Regardless of how you feel about the concept of judging a book by its cover, with starter cards in Hold’em, that’s essentially what you have to do.

The start of a hand also determines your position, that is, your place on the table relative to the deal.

In this chapter, we take you on a stroll around the different positions at a table and talk about the relative strength of a hand according to where it sits.

Grasping the Importance of Position

Before we dive into talking about the hands you should be playing, it’s worth understanding the general concept of position. Position will help decide if you should raise, call, or fold. Your position can leave you stumbling blindly through a hand or make you surprisingly educated about what’s happening around the table.

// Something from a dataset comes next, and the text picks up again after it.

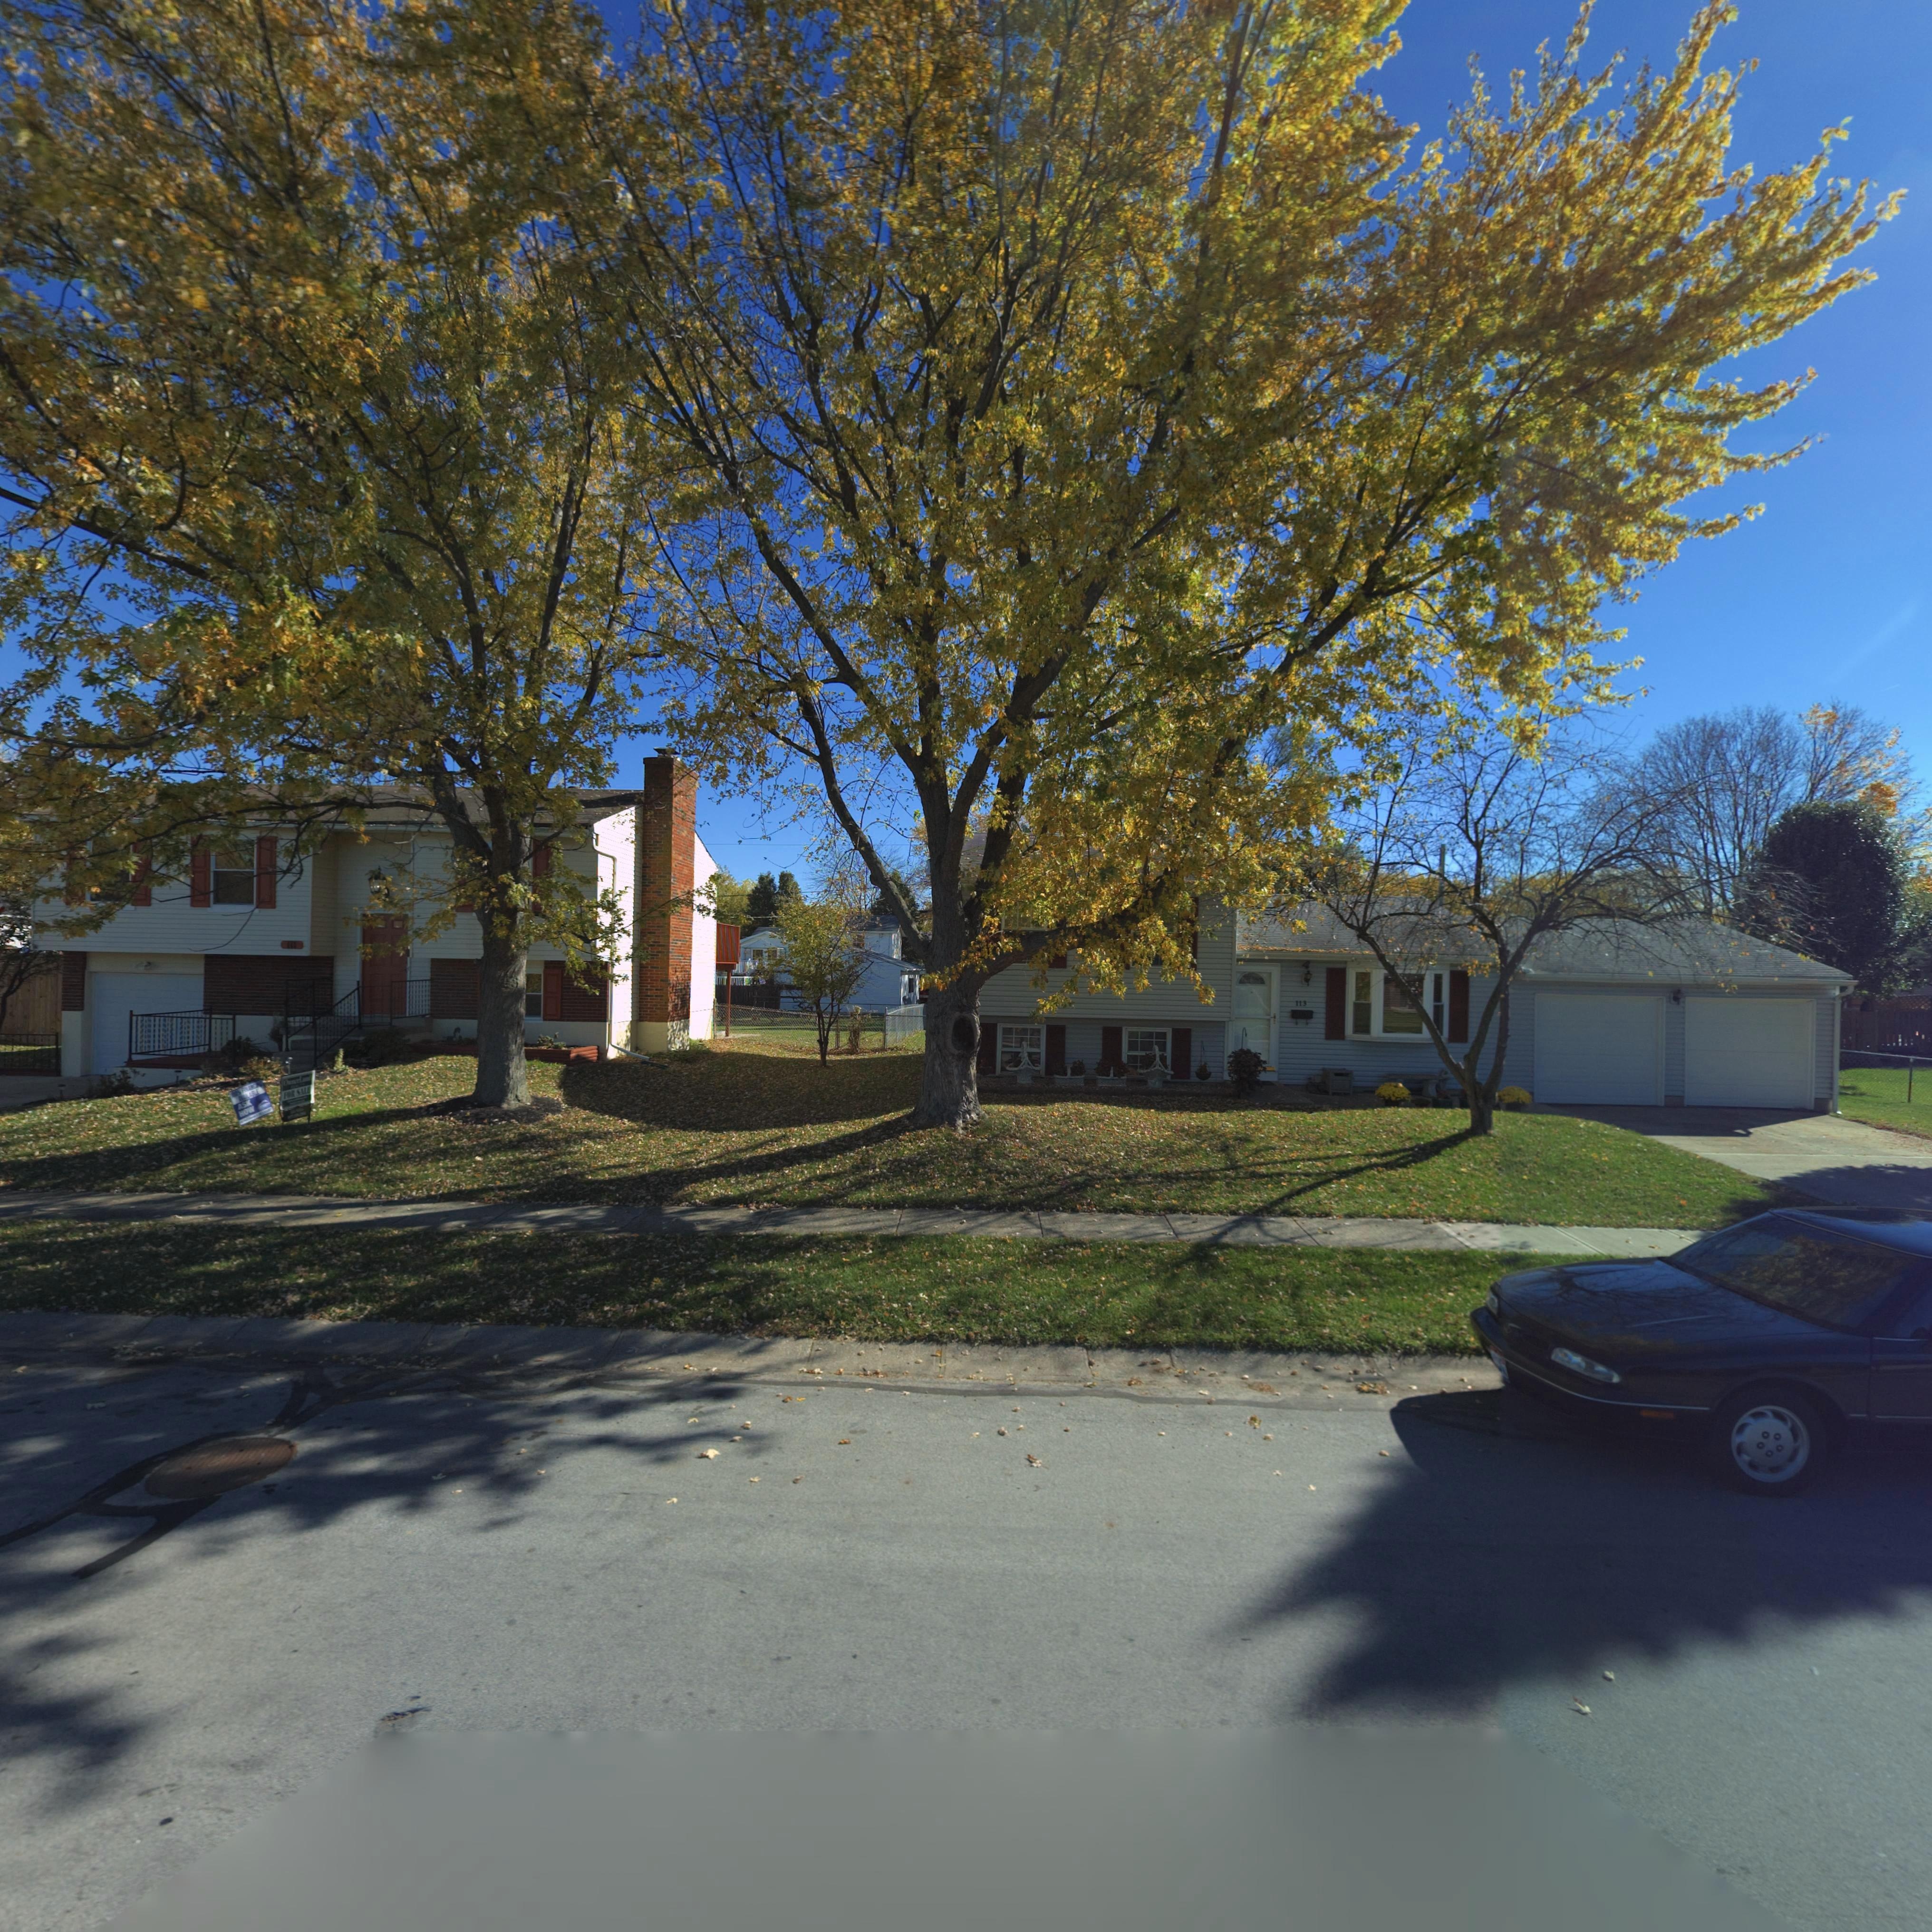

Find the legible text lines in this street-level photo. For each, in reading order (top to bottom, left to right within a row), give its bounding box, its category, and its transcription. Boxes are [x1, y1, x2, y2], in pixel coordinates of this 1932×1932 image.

[287, 941, 297, 949] StreetNumber: 111
[1295, 1000, 1306, 1006] StreetNumber: 113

The easiest way to think of a Poker table is by position relative to the dealer button and then group those seats into sets (see Figure 2-1).

Early position

Seats in the early position are the ones that are first, second, third, and fourth from the dealer button. The problem with these seats is that you have no idea what cards the people behind you have, and worse, there are a lot of people behind you. When you’re forced to act in early position, you’ll continually be acting early for every betting round. For this reason alone, you should act only when you have premium cards (and fold everything else). Jack-queen might look like a sweetheart here, but over the long run, it’ll rip you to pieces when you play it from early position.

You may have noticed that early position has an interesting anomaly, and that is seats 1 and 2 from the dealer button are already covered by blinds. So in Seat 1 with the small blind, you may get a chance to see a hand for what is essentially half a bet (another small blind to see the big blind). In Seat 2 you might get to see the hand for “free,” because if no one raised, you’re already in.

When you’re in the big blind, watch the betting round as it comes to you. If you try to fold when it’s your turn, the dealer may push your cards back at you and say, “You can check for free,” but all the people at the table will know you’re now holding a hand that you have no interest in. Players can, and will, try to force you to fold based on this information.

In the blinds, you may be interested in playing hands because you already have a portion of a bet on the felt — and in some cases, that intuition is right. Never forget, however, that after the pre-flop betting round, the blinds are the first hands that will see action — and for this reason they’re continually at more risk of being attacked than other hands at the table.

Unless you’re playing No-Limit, where you have the ability of putting down a mercilessly large raise, raising from the blinds will almost never get other players in the game to fold. So although you’ll essentially gain a round of betting by raising, you’ve also switched on a bright neon sign that blinks “Hey look! I’ve got a hand!” Although that may gain you one bet in the short run, it will lose you more in the long run. (Only the masochistic and the terminally dull will repeatedly call a player they know has a great hand throughout all the betting rounds.) With a big hand, you’re better off not raising and slow-playing instead.

Middle position

The fifth, sixth, and seventh seats are known as middle position, and here things start to get interesting. You’ve already had a chance to see about half the table act and in some cases if you place a bet, you’ll be the first person to do so because everyone else has folded.

Because you’re sitting farther back in the order, you can run a little wilder. Play cards that are a bit worse — then when you actually do manage to hit a hand, the people in front of you may try to bet and you can return with some neighborly favor like a raise.

This isn’t like being in Candyland, though. You still have about half the table to act behind you, as well as those pesky blinds.

As you play from the middle, be sure to keep an eye on the actions of the people behind you, especially the people who are raising. Those people are indicating hands of strength and you don’t want to go out blindly betting in following rounds only to get raised, yet again, by the guy who has already nailed you once pre-flop.

Late position

The eighth, ninth, and (if there is one) tenth seats (lots of online tables have only nine seats) are late position. These are the rumble seats on the Poker jalopy and are way fun. Because you’ve already seen all the action in front of you, you can make decisions like making calls purely on pot odds, raising with not-so-great hands when no one else has played, or folding marginal hands when it’s clear there’s going to be bloodshed in front of you.

Even if those bratty little people sitting in the blinds decide to raise you pre- flop (because they act after you), you’ll be all over them like ugly on an ape after the flop because you get to act last repeatedly.

In a Poker game, money tends to flow around the table in a clockwise fashion. The reason for this is due almost exclusively to the concept of position, and especially late position. The last people to act bring in the most because people either fold to the late-position bets or call the late-position raises and lose.

The only real difficulty of playing in late position is that everyone knows that it rocks. Just like Lovers’ Lane, it has a reputation for being the spot where somewhat seedy things, such as stealing the blinds (raising from late position with garbage merely to try to gobble up blinds when no one else has bet) happens.

“TAKE SEAT 4 ON TABLE 33”

If you’re waiting for a seat in a professional cardroom (or if you’ve drawn a seat to play in a tournament) you’ll be given a seat and table number.

Most tables are identified by number, either right next to the chip tray on the felt, or from signs hanging above them on the ceiling.

The seats are numbered clockwise from the dealer starting with 1 and going up to however many, and the seats hold that number irrespective of the position of the dealer marker. If you ever have a question about the table you should be going to, ask your floorperson; if you ever have a question about sitting in the right seat, ask your dealer.